▶ EXERCISE DIRECTIONS
Reproduce the text of every row below word for word, and leave the pictures out of your answer.

▶ SOURCE MATERIAL
********
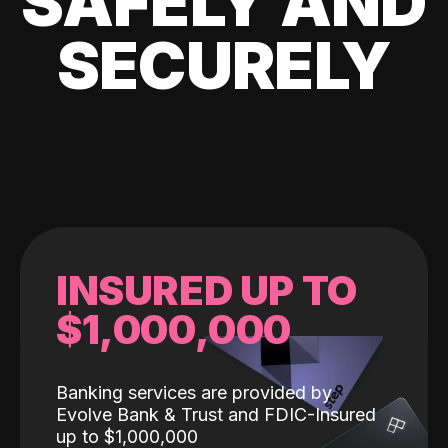
SAFELY AND
SECURELY
INSURED UP TO
$1,000,000
Banking services are provided by
Evolve Bank & Trust and FDIC-Insured
up to $1,000,000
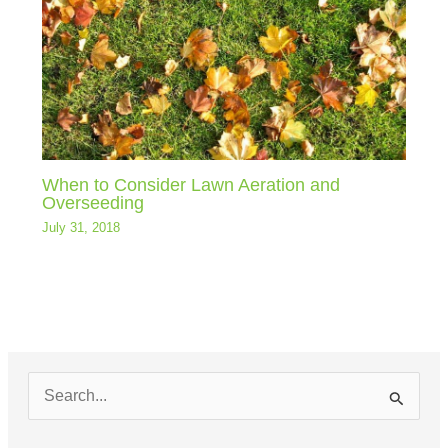
When to Consider Lawn Aeration and
Overseeding
July 31, 2018
S
e
a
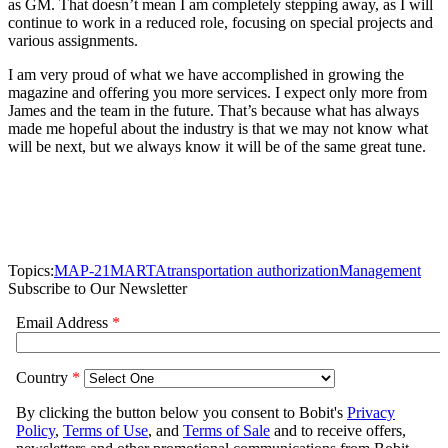
as GM. That doesn’t mean I am completely stepping away, as I will
continue to work in a reduced role, focusing on special projects and
various assignments.
I am very proud of what we have accomplished in growing the
magazine and offering you more services. I expect only more from
James and the team in the future. That’s because what has always
made me hopeful about the industry is that we may not know what
will be next, but we always know it will be of the same great tune.
Topics:
MAP-21
MARTA
transportation authorization
Management
Subscribe to Our Newsletter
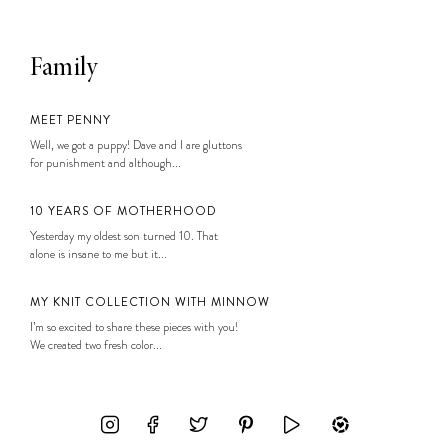
Family
MEET PENNY
Well, we got a puppy! Dave and I are gluttons
for punishment and although...
10 YEARS OF MOTHERHOOD
Yesterday my oldest son turned 10. That
alone is insane to me but it...
MY KNIT COLLECTION WITH MINNOW
I’m so excited to share these pieces with you!
We created two fresh color...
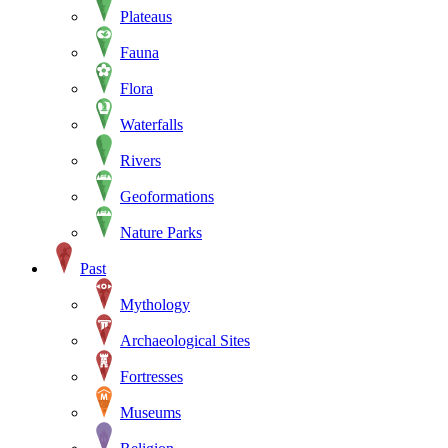
Plateaus
Fauna
Flora
Waterfalls
Rivers
Geoformations
Nature Parks
Past
Mythology
Archaeological Sites
Fortresses
Museums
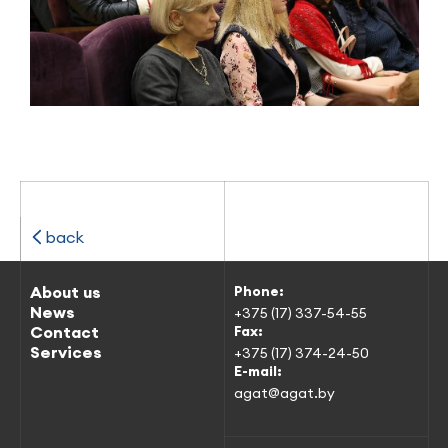
back
About us
Phone:
News
+375 (17) 337-54-55
Contact
Fax:
Services
+375 (17) 374-24-50
E-mail:
agat@agat.by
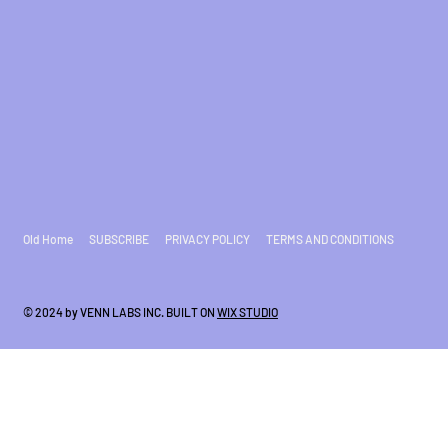
Old Home
SUBSCRIBE
PRIVACY POLICY
TERMS AND CONDITIONS
© 2024 by VENN LABS INC. BUILT ON
WIX STUDIO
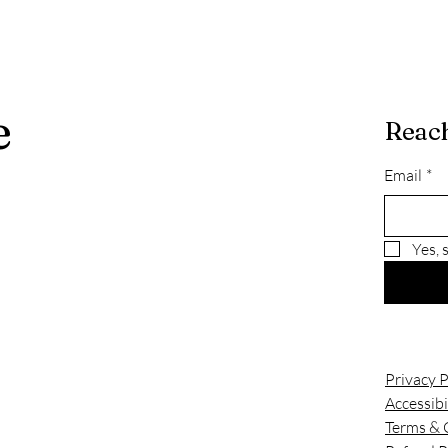
e
Reach
Email
*
Yes, 
Privacy P
Accessibi
Terms & 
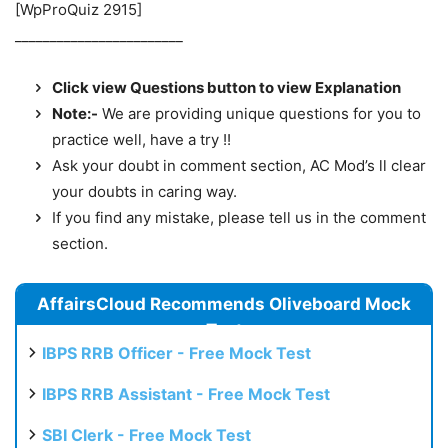
[WpProQuiz 2915]
________________________
Click view Questions button to view Explanation
Note:-
We are providing unique questions for you to
practice well, have a try !!
Ask your doubt in comment section, AC Mod’s ll clear
your doubts in caring way.
If you find any mistake, please tell us in the comment
section.
AffairsCloud Recommends Oliveboard Mock
Test
IBPS RRB Officer - Free Mock Test
IBPS RRB Assistant - Free Mock Test
SBI Clerk - Free Mock Test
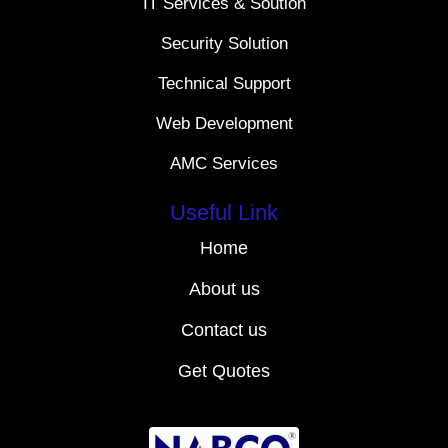
IT Services & Soution
Security Solution
Technical Support
Web Development
AMC Services
Useful Link
Home
About us
Contact us
Get Quotes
********
▶ REPLY
SAFELY AND
SECURELY
INSURED UP TO
$1,000,000
Banking services are provided by
Evolve Bank & Trust and FDIC-Insured
up to $1,000,000
When to Consider Lawn Aeration and
Overseeding
July 31, 2018
S
e
a
as GM. That doesn’t mean I am completely stepping away, as I will
continue to work in a reduced role, focusing on special projects and
various assignments.
I am very proud of what we have accomplished in growing the
magazine and offering you more services. I expect only more from
James and the team in the future. That’s because what has always
made me hopeful about the industry is that we may not know what
will be next, but we always know it will be of the same great tune.
Topics:
MAP-21
MARTA
transportation authorization
Management
Subscribe to Our Newsletter
Family
MEET PENNY
Well, we got a puppy! Dave and I are gluttons
for punishment and although...
10 YEARS OF MOTHERHOOD
Yesterday my oldest son turned 10. That
alone is insane to me but it...
MY KNIT COLLECTION WITH MINNOW
I’m so excited to share these pieces with you!
We created two fresh color...
Plateaus
Fauna
Flora
Waterfalls
Rivers
Geoformations
Nature Parks
Past
Mythology
Archaeological Sites
Fortresses
Museums
back
About us
Phone:
News
+375 (17) 337-54-55
Contact
Fax:
Services
+375 (17) 374-24-50
E-mail:
agat@agat.by
Old Home
SUBSCRIBE
PRIVACY POLICY
TERMS AND CONDITIONS
© 2024 by VENN LABS INC. BUILT ON
WIX STUDIO
e
Reach
Email
*
Yes, 
Privacy P
Accessibi
Terms & 
[WpProQuiz 2915]
________________________
Click view Questions button to view Explanation
Note:-
We are providing unique questions for you to
practice well, have a try !!
Ask your doubt in comment section, AC Mod’s ll clear
your doubts in caring way.
If you find any mistake, please tell us in the comment
section.
AffairsCloud Recommends Oliveboard Mock
Test
IBPS RRB Officer - Free Mock Test
IBPS RRB Assistant - Free Mock Test
SBI Clerk - Free Mock Test
IT Services & Soution
Security Solution
Technical Support
Web Development
AMC Services
Useful Link
Home
About us
Contact us
Get Quotes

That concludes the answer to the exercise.